**Exercise:** Among the entries below, find the lines that hold the word "letter" and report them.

═══ Records to use

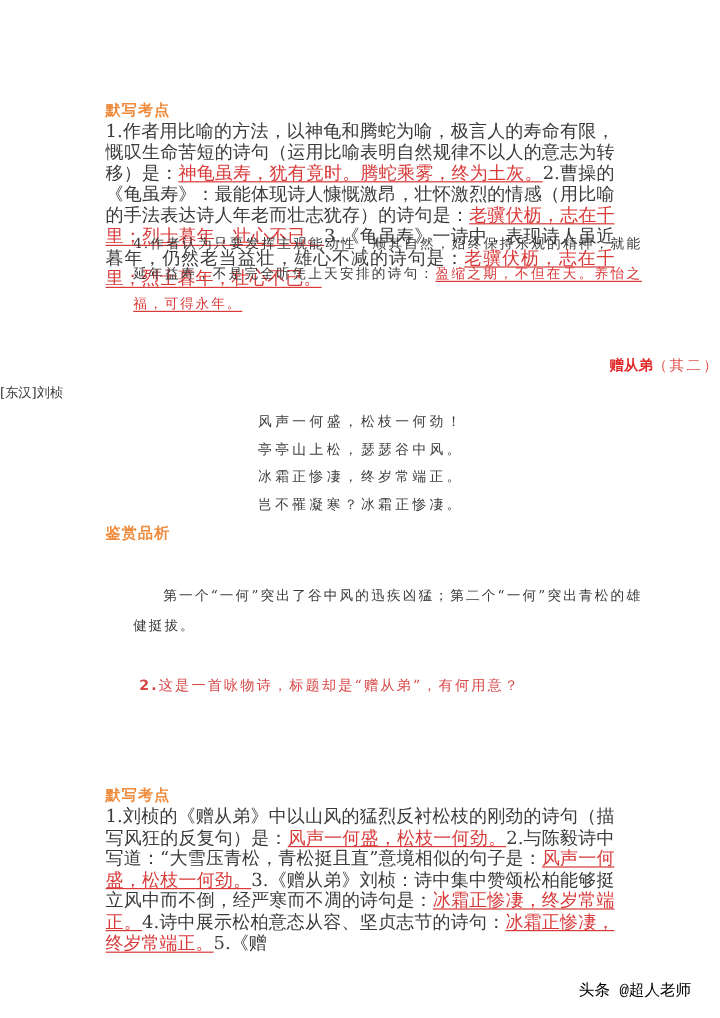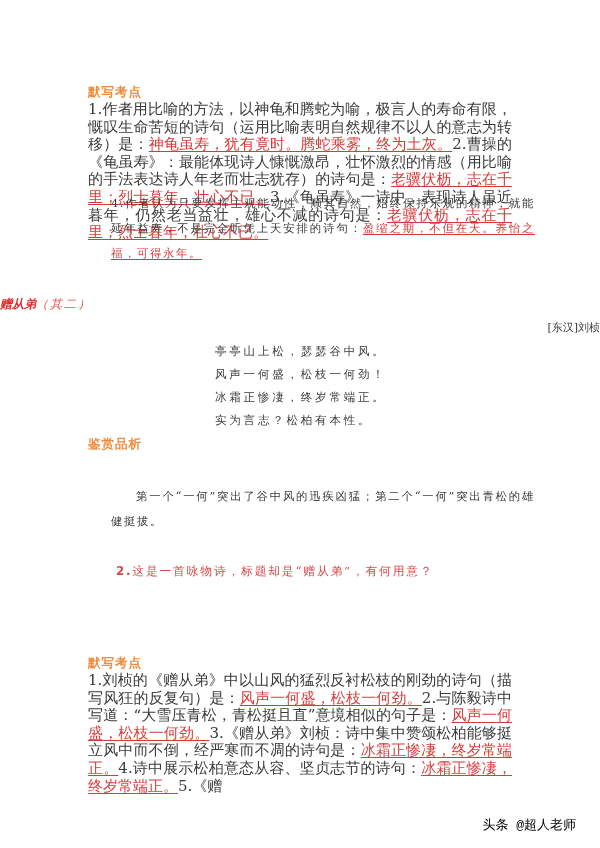--- a/index.html
+++ b/index.html
@@ -12,26 +12,26 @@
       position: absolute; left: 88px; font-family: "DejaVu Sans", "Liberation Sans", sans-serif;
       font-weight: bold; color: #ef8b3c; font-size: 12.5px; letter-spacing: 1px;
     }
     .para {
       position: absolute; left: 88px; width: 424px; font-size: 15px; line-height: 17.6px;
       color: #3a3a3a; text-align: justify;
     }
     .para.wide { letter-spacing: 1.6px; line-height: 25px; font-size: 11.4px; margin-left: 23px; }
     .ans { color: #d83a3a; text-decoration: underline; text-decoration-color: #d83a3a; text-underline-offset: 2px; }
     .poem-title {
-      position: absolute; left: 0; width: 600px; top: 296px; text-align: left;
-      font-size: 12px; color: #e02a2a; font-style: italic;
+      position: absolute; left: 0; width: 600px; top: 296px; text-align: right;
+      font-size: 12px; color: #e02a2a;
     }
     .poem-title b { font-family: "DejaVu Sans", "Liberation Sans", sans-serif; font-weight: bold; }
     .poem-title .sub { color: #e05050; letter-spacing: 2px; }
-    .poem-author { position: absolute; left: 0; width: 600px; top: 320px; text-align: right; font-size: 11px; color: #3a3a3a; }
+    .poem-author { position: absolute; left: 0; width: 600px; top: 320px; text-align: left; font-size: 11px; color: #3a3a3a; }
     .poem-lines { position: absolute; left: 215px; top: 340px; }
     .poem-line { font-size: 11.5px; letter-spacing: 2.8px; line-height: 23px; color: #3a3a3a; }
     .q { position: absolute; left: 116px; font-size: 11.8px; color: #d84848; letter-spacing: 1.8px; }
     .q .num { font-family: "DejaVu Sans", "Liberation Sans", sans-serif; font-weight: bold; }
     .indent { text-indent: 2.2em; }
     .watermark {
       position: absolute; right: 24px; top: 816px; font-family: Liberation Mono, monospace;
       font-size: 13px; color: #000000;
     }
   </style>
@@ -46,24 +46,24 @@
   </div>
   <div class="para wide" style="top:191px;">
     <span>4.作者认为只要发挥主观能动性，顺其自然，始终保持乐观的精神，就能延年益寿，不是完全听凭上天安排的诗句：</span><span class="ans">盈缩之期，不但在天。养怡之福，可得永年。</span>
   </div>
 
   <div class="poem-title">
     <b>赠从弟</b><span class="sub">（其二）</span>
   </div>
   <div class="poem-author">[东汉]刘桢</div>
   <div class="poem-lines">
+    <div class="poem-line">风声一何盛，松枝一何劲！</div>
     <div class="poem-line">亭亭山上松，瑟瑟谷中风。</div>
-    <div class="poem-line">风声一何盛，松枝一何劲！</div>
     <div class="poem-line">冰霜正惨凄，终岁常端正。</div>
-    <div class="poem-line">实为言志？松柏有本性。</div>
+    <div class="poem-line">岂不罹凝寒？冰霜正惨凄。</div>
   </div>
 
   <div class="section-title" style="top:436px;">鉴赏品析</div>
   <div class="para wide indent" style="top:484px;">第一个“一何”突出了谷中风的迅疾凶猛；第二个“一何”突出青松的雄健挺拔。</div>
 
   <div class="q" style="top:564px;text-align:right;">
     <span class="num">2.</span><span>这是一首咏物诗，标题却是“赠从弟”，有何用意？</span>
   </div>
 
   <div class="section-title" style="top:655px;">默写考点</div>

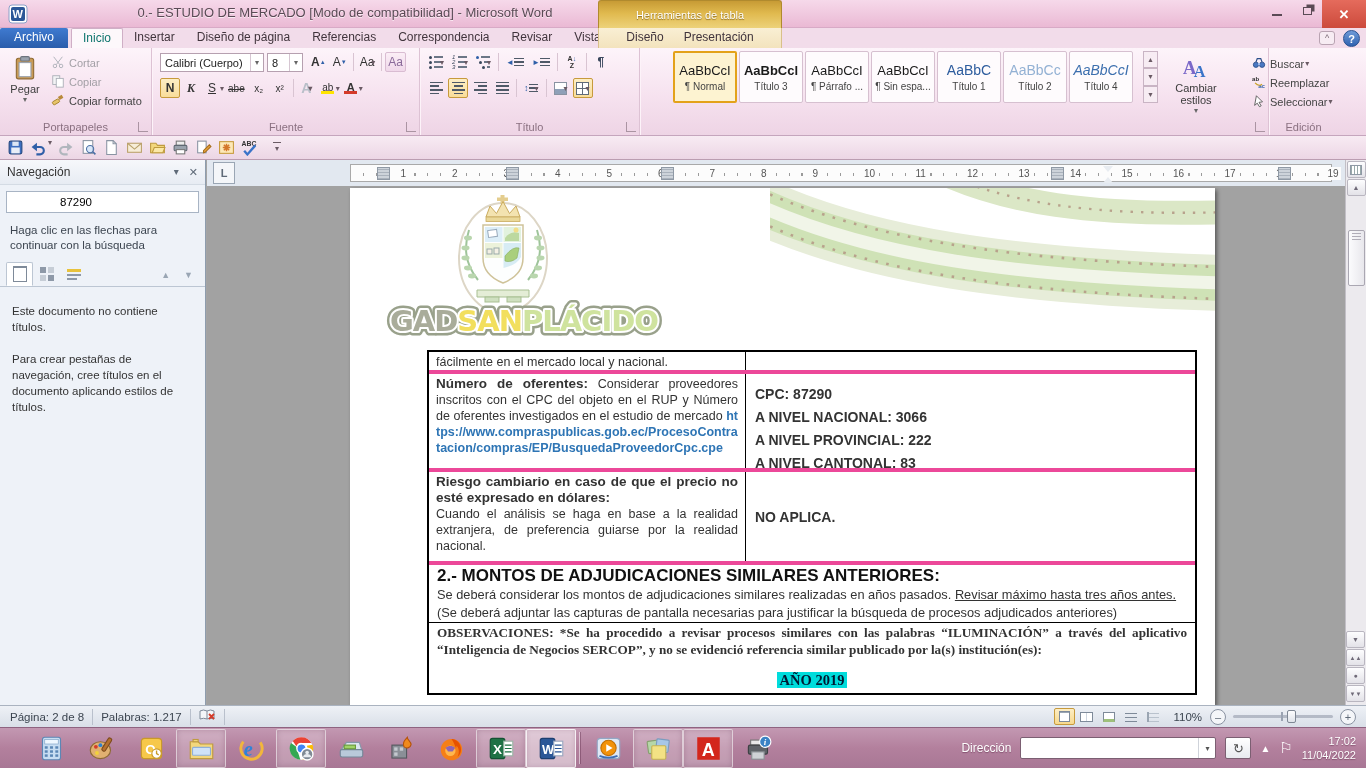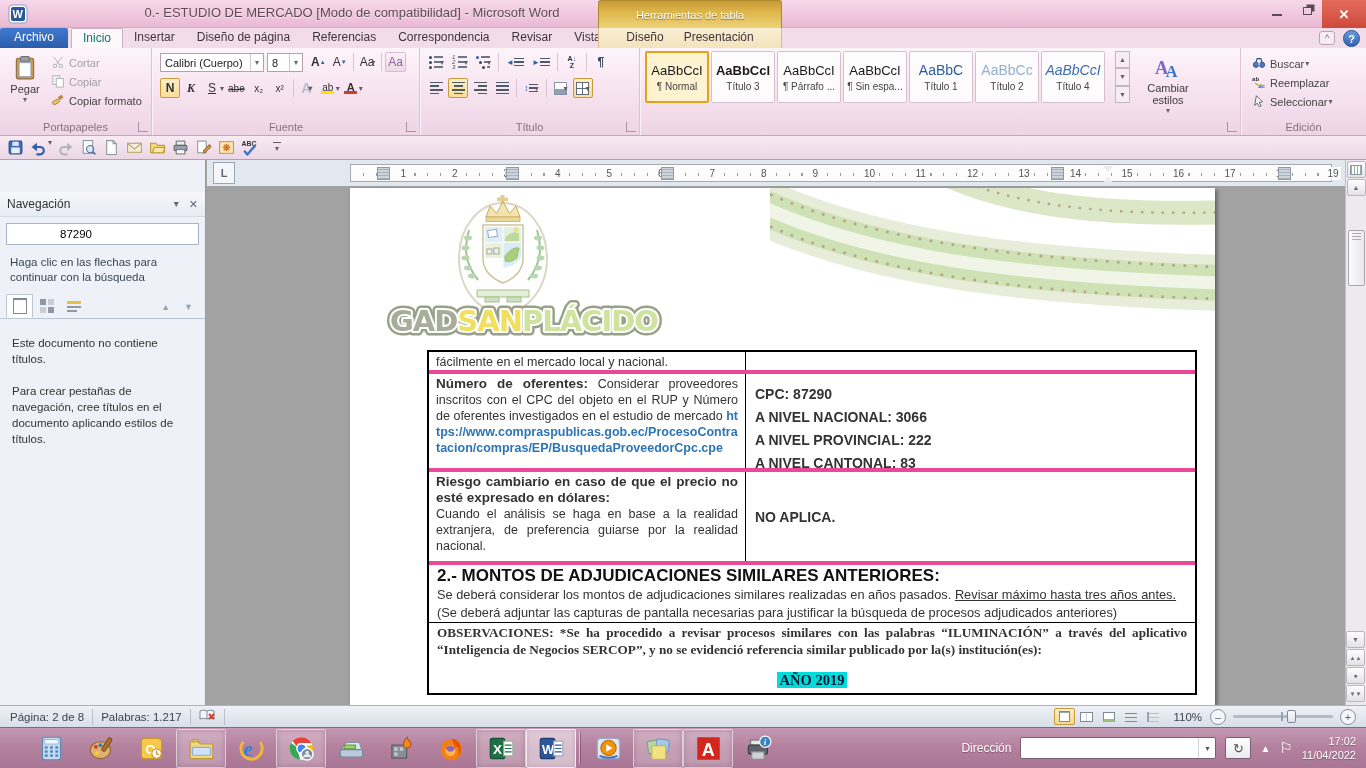--- a/index.html
+++ b/index.html
@@ -5,21 +5,21 @@
   * { box-sizing: border-box; margin:0; padding:0; }
   html,body { width:1366px; height:768px; overflow:hidden; }
   body { font-family:"Liberation Sans",sans-serif; position:relative; background:#a5a5a5; font-size:12px; color:#333; }
   .abs { position:absolute; }
 
   
   #titlebar { position:absolute; left:0; top:0; width:1366px; height:28px;
     background:linear-gradient(180deg,#f6d9ea 0%,#efc6dd 60%,#eab9d4 100%);
     border-bottom:1px solid #d8aac6; }
   #titlebar .wicon { position:absolute; left:8px; top:4px; width:20px; height:20px; }
-  #titlebar .ttext { position:absolute; left:112px; top:5px; width:480px; text-align:center;
+  #titlebar .ttext { position:absolute; left:105px; top:5px; width:480px; text-align:center;
     font-size:13px; color:#5a4a55; text-shadow:0 1px 0 #fbeaf3; white-space:nowrap; }
   .ctxhdr { position:absolute; left:598px; top:0; width:184px; height:28px; text-align:center;
     line-height:28px; font-size:11px; color:#fff; text-shadow:0 1px 1px #8a6a20;
     background:linear-gradient(180deg,#c79b35 0%,#e0b94e 45%,#edd27a 100%);
     border-radius:3px 3px 0 0; border:1px solid #b08a2e; border-bottom:none; }
   .winbtns { position:absolute; right:0; top:0; height:28px; display:flex; }
   .wb { width:30px; height:22px; display:flex; align-items:center; justify-content:center;
     color:#6a5a64; font-size:12px; }
   .wb .minbar { width:10px; height:2px; background:#5a4a55; margin-top:8px; }
   .wb .restsq { width:9px; height:8px; border:1.5px solid #5a4a55; box-shadow:3px -3px 0 -0.5px #5a4a55; }
@@ -94,21 +94,21 @@
     background:linear-gradient(180deg,#f8ebf3,#ecd6e5); border-bottom:1px solid #bb9db1;
     display:flex; align-items:center; padding-left:5px; gap:3px; }
   .qbtn { width:20px; height:20px; display:flex; align-items:center; justify-content:center; border-radius:2px; }
   .qdd { font-size:8px; color:#6a5a64; margin-left:-3px; }
   .qcust { margin-left:8px; width:14px; display:flex; flex-direction:column; align-items:center; color:#6a5a64; font-size:8px; }
   .qcust .bar { width:8px; height:1.5px; background:#6a5a64; margin-bottom:1px; }
 
   
   #navpane { position:absolute; left:0; top:160px; width:206px; height:545px; background:#eef2f8; border-right:1px solid #8e9dae; }
   #nav-head { height:25px; display:flex; align-items:center; padding:0 7px; font-size:12px; color:#333;
-    background:linear-gradient(180deg,#f6f8fb,#e7ecf3); border-bottom:1px solid #d4dbe4;margin-top:32px; }
+    background:linear-gradient(180deg,#f6f8fb,#e7ecf3); border-bottom:1px solid #d4dbe4; }
   #nav-head .hctl { margin-left:auto; display:flex; gap:10px; color:#5f6a78; font-size:10px; }
   #nav-search { margin:6px; height:22px; background:#fff; border:1px solid #a8b4c4; display:flex; align-items:center;padding-left:48px; }
   #nav-search input { flex:1; border:none; outline:none; font-size:11.5px; padding:0 5px; font-family:inherit; background:transparent; }
   #nav-search .sx { color:#3a66b0; font-size:11px; font-weight:bold; padding:0 5px; }
   #nav-search .sdd { border-left:1px solid #c8d0dc; color:#5f6a78; font-size:8px; padding:0 5px; height:100%; display:flex; align-items:center; }
   #nav-hint { padding:4px 10px 8px; font-size:11.5px; color:#3c4550; line-height:15px; width:190px; }
   #nav-tabs { display:flex; align-items:flex-end; padding:0 6px; height:26px; border-bottom:1px solid #bcc6d3; }
   .ntab { width:27px; height:24px; display:flex; align-items:center; justify-content:center; border-radius:2px 2px 0 0; }
   .ntab.active { background:#fff; border:1px solid #bcc6d3; border-bottom:1px solid #fff; }
   .navarrows { margin-left:auto; display:flex; gap:14px; padding:0 6px 6px 0; color:#9aa6b4; font-size:9px; }
@@ -476,21 +476,21 @@
         </span>
       <span class="fbtn on">
           <span class="gridico"></span>
           <span class="qdd">▾</span>
         </span>
     </div>
     <div class="rglabel">Título</div>
     <div class="launcher"></div>
   </div>
 
-  <div class="rgroup" style="left:640px;width:601px">
+  <div class="rgroup" style="left:668px;width:601px">
     <div id="styles-gallery">
         <div class="stycard selected">
           <span class="stypre plain">AaBbCcI</span>
           <span class="stylab">¶ Normal</span>
         </div>
         <div class="stycard">
           <span class="stypre bold">AaBbCcl</span>
           <span class="stylab">Título 3</span>
         </div>
         <div class="stycard">

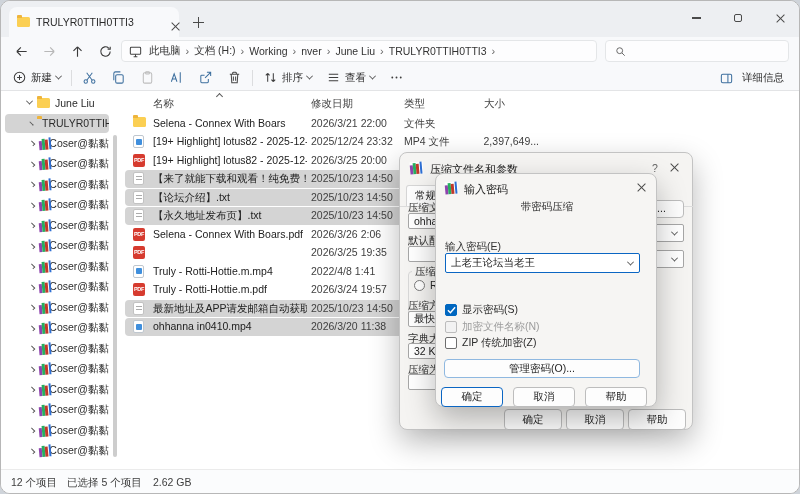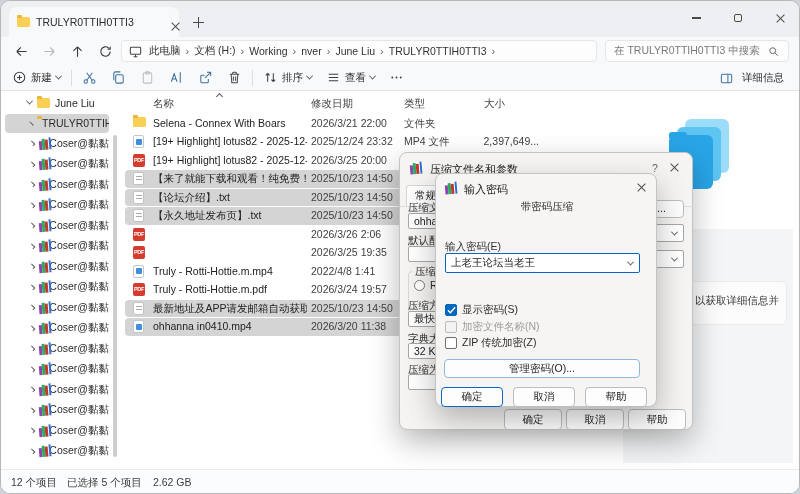--- a/index.html
+++ b/index.html
@@ -182,21 +182,20 @@
           <span class="sep">›</span>
           <span class="crumb">nver</span>
           <span class="sep">›</span>
           <span class="crumb">June Liu</span>
           <span class="sep">›</span>
           <span class="crumb">TRULYR0TTIH0TTI3</span>
           <span class="sep">›</span>
         </span>
     </div>
     <div id="searchbox">
-      <span class="ph">在 TRULYR0TTIH0TTI3 中搜索</span>
       <svg class="ic" width="13" height="13" viewBox="0 0 16 16">
           <circle cx="7" cy="7" r="3.6" stroke="#666" fill="none" stroke-width="1.2"></circle>
           <path d="M9.8 9.8L13.2 13.2" stroke="#666" stroke-width="1.2"></path>
         </svg>
     </div>
   </div>
 
   <div id="toolbar">
     <div class="tbtn" style="margin-left:4px">
       <svg class="ic" width="15" height="15" viewBox="0 0 16 16">
@@ -496,20 +495,21 @@
           </div>
           <div class="frow sel" style="top: 116px;">
             <span class="cicon icon-txt"></span>
             <span class="cname">【永久地址发布页】.txt</span>
             <span class="cdate">2025/10/23 14:50</span>
             <span class="ctype"></span>
             <span class="csize"></span>
           </div>
           <div class="frow" style="top: 134.5px;">
             <span class="cicon icon-pdf" data-label="PDF"></span>
+            <span class="cname">Selena - Connex With Boars.pdf</span>
             <span class="cdate">2026/3/26 2:06</span>
             <span class="ctype"></span>
             <span class="csize"></span>
           </div>
           <div class="frow" style="top: 153px;">
             <span class="cicon icon-pdf" data-label="PDF"></span>
             <span class="cdate">2026/3/25 19:35</span>
             <span class="ctype"></span>
             <span class="csize"></span>
           </div>
@@ -537,31 +537,20 @@
           <div class="frow sel" style="top: 227px;">
             <span class="cicon icon-mp4"></span>
             <span class="cname">ohhanna in0410.mp4</span>
             <span class="cdate">2026/3/20 11:38</span>
             <span class="ctype"></span>
             <span class="csize"></span>
           </div>
         </div>
     </div>
 
-    <div id="detailspane">
-      <div id="dp-lower"></div>
-      <div id="folderstack">
-        <div class="fs b1"></div>
-          <div class="fs b2"></div>
-          <div class="fs b3"></div>
-      </div>
-      <div id="dp-card">
-        <span class="hint">以获取详细信息并</span>
-      </div>
-    </div>
   </div>
 
   <div id="statusbar">
     <span style="left:10px">12 个项目</span>
     <span style="left:66px">已选择 5 个项目</span>
     <span style="left:152px">2.62 GB</span>
   </div>
 
   <div class="dlg" id="dlg-archive">
     <span class="icon-rar" style="position:absolute;left:10px;top:9px">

══════

**Exercise answer:**
       font-weight: bold; color: #ef8b3c; font-size: 12.5px; letter-spacing: 1px;
     .para.wide { letter-spacing: 1.6px; line-height: 25px; font-size: 11.4px; margin-left: 23px; }
     .poem-title .sub { color: #e05050; letter-spacing: 2px; }
     .poem-line { font-size: 11.5px; letter-spacing: 2.8px; line-height: 23px; color: #3a3a3a; }
     .q { position: absolute; left: 116px; font-size: 11.8px; color: #d84848; letter-spacing: 1.8px; }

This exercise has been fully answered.